Exercise description: Only the lines below starting at the one that contains "0.73 | $430,000 | 15 |" and ending at the one that contains "WEST AUSTIN PROPERTIES" are to be reproduced, exactly and with both ends kept.

Data provided:
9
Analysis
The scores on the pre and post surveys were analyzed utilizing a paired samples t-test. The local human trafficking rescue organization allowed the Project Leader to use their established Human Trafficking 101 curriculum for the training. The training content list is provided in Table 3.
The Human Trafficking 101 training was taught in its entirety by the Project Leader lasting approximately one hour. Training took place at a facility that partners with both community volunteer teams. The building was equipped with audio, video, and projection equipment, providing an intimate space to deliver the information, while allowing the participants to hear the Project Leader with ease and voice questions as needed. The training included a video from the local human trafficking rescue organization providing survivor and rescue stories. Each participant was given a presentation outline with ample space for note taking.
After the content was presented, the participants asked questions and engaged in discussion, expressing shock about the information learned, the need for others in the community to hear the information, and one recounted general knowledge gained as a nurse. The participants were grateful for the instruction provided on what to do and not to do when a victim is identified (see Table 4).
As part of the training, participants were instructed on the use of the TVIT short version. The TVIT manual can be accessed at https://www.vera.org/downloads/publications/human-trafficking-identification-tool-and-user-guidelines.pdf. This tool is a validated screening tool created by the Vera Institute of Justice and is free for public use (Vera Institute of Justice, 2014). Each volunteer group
---
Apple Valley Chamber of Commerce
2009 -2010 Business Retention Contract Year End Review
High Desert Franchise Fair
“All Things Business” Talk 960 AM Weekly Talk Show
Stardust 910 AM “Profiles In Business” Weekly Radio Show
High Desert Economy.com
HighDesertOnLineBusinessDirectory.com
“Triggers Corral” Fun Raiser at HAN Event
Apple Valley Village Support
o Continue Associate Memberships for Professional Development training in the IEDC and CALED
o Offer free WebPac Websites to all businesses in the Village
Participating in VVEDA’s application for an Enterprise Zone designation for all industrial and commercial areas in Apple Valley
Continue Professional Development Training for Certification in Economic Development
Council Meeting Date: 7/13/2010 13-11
...
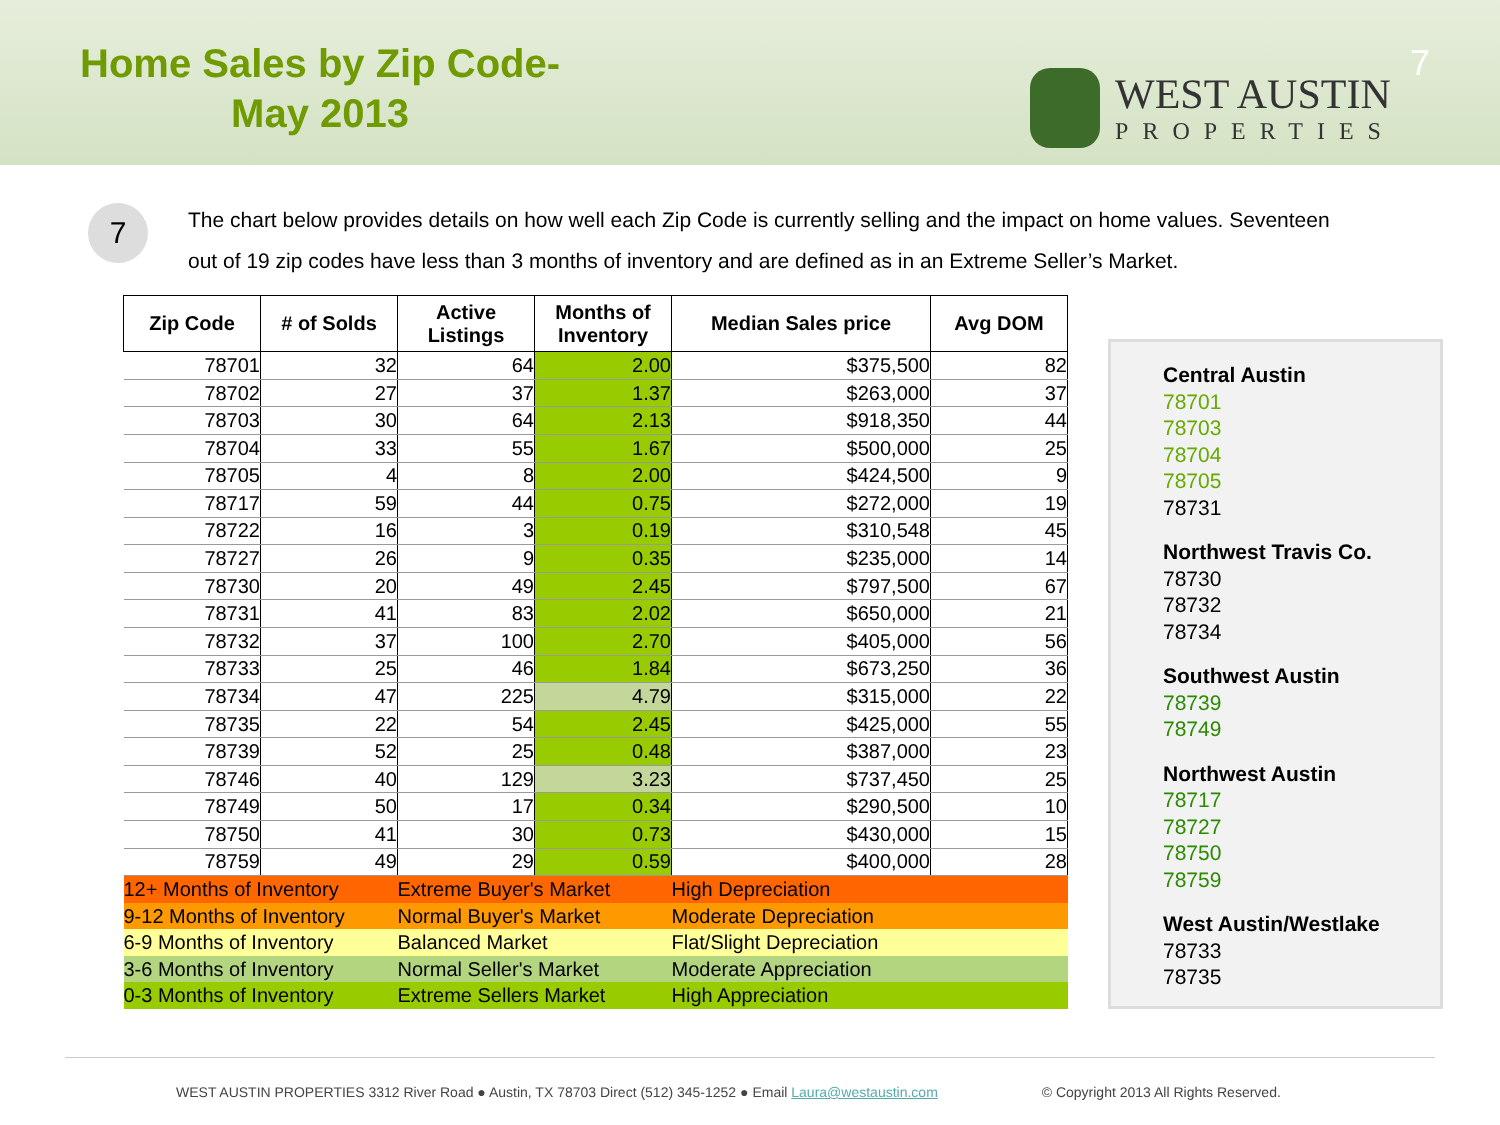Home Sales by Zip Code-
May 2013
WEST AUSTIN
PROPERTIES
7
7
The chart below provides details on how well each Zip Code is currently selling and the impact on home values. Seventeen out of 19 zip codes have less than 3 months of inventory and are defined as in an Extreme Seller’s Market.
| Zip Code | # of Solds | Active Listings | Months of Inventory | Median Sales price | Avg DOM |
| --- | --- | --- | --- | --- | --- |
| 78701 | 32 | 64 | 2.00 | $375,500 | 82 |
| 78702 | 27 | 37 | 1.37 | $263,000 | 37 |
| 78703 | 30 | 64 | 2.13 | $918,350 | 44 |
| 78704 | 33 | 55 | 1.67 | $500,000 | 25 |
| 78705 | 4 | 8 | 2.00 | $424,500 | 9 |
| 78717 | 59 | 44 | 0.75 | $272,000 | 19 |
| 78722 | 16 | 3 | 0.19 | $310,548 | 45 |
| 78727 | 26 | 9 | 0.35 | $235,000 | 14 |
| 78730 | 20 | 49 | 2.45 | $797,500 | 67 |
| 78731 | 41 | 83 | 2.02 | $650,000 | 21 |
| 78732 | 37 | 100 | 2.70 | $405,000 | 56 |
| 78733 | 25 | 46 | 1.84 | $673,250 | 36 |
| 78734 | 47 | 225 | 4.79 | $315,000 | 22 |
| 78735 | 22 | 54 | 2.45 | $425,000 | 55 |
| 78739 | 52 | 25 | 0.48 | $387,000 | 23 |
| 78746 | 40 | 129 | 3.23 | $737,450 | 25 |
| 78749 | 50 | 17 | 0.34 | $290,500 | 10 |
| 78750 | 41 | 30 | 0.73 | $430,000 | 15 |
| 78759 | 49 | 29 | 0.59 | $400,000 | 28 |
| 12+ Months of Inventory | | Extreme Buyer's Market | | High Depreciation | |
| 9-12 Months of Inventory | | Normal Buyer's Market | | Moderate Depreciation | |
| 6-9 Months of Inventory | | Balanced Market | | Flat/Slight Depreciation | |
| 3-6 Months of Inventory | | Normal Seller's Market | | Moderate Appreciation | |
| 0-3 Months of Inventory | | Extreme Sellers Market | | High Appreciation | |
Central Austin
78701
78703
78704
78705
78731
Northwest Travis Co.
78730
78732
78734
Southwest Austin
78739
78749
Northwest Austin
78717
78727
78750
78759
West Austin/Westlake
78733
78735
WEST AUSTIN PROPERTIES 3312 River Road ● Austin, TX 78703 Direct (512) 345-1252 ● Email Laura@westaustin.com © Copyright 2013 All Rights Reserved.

Solved exercise:
| 78750 | 41 | 30 | 0.73 | $430,000 | 15 |
| 78759 | 49 | 29 | 0.59 | $400,000 | 28 |
| 12+ Months of Inventory | | Extreme Buyer's Market | | High Depreciation | |
| 9-12 Months of Inventory | | Normal Buyer's Market | | Moderate Depreciation | |
| 6-9 Months of Inventory | | Balanced Market | | Flat/Slight Depreciation | |
| 3-6 Months of Inventory | | Normal Seller's Market | | Moderate Appreciation | |
| 0-3 Months of Inventory | | Extreme Sellers Market | | High Appreciation | |
Central Austin
78701
78703
78704
78705
78731
Northwest Travis Co.
78730
78732
78734
Southwest Austin
78739
78749
Northwest Austin
78717
78727
78750
78759
West Austin/Westlake
78733
78735
WEST AUSTIN PROPERTIES 3312 River Road ● Austin, TX 78703 Direct (512) 345-1252 ● Email Laura@westaustin.com © Copyright 2013 All Rights Reserved.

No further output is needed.